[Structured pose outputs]
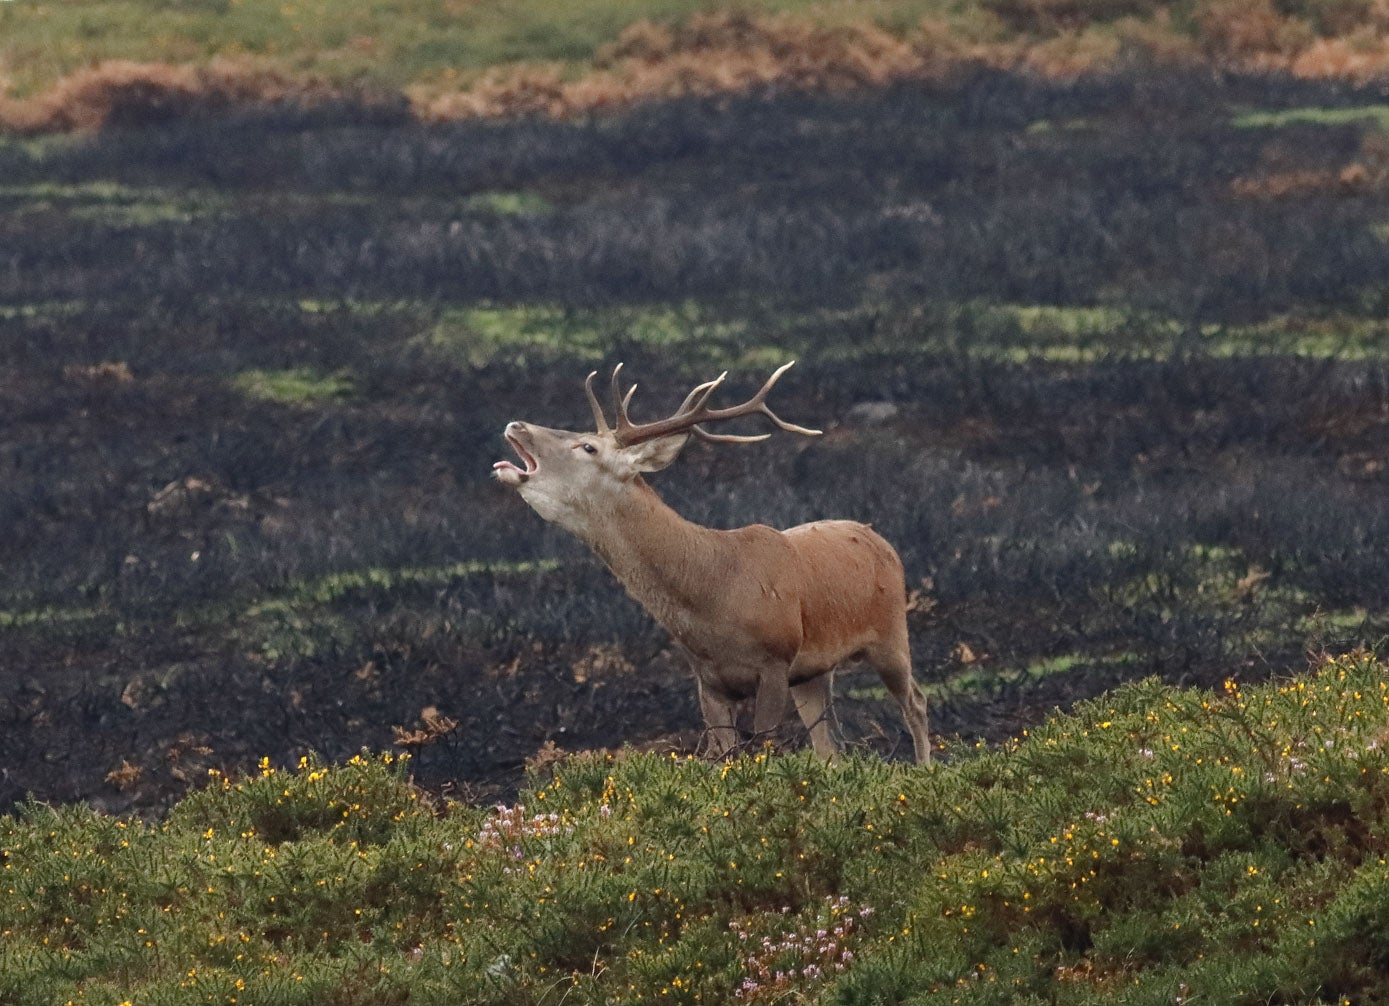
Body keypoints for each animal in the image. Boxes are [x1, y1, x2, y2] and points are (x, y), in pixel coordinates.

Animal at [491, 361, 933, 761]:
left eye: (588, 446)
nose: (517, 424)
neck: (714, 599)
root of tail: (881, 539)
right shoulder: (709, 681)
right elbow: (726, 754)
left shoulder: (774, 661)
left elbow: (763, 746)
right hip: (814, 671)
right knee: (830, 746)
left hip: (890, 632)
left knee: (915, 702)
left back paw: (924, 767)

*Action item*
Please reproduce the entries above line by line, exactly, leaving out each image.

*Your response*
Body keypoints for each animal in the image. Boxes are [x1, y1, x2, y2] and points are (x, y), in pixel coordinates.

Animal at [491, 361, 933, 761]:
left eye: (588, 446)
nose: (517, 424)
neck: (714, 599)
root of tail: (881, 539)
right shoulder: (709, 681)
right elbow: (726, 754)
left shoulder: (774, 661)
left elbow: (763, 746)
right hip: (814, 671)
right knee: (830, 746)
left hip: (890, 632)
left knee: (915, 702)
left back paw: (924, 767)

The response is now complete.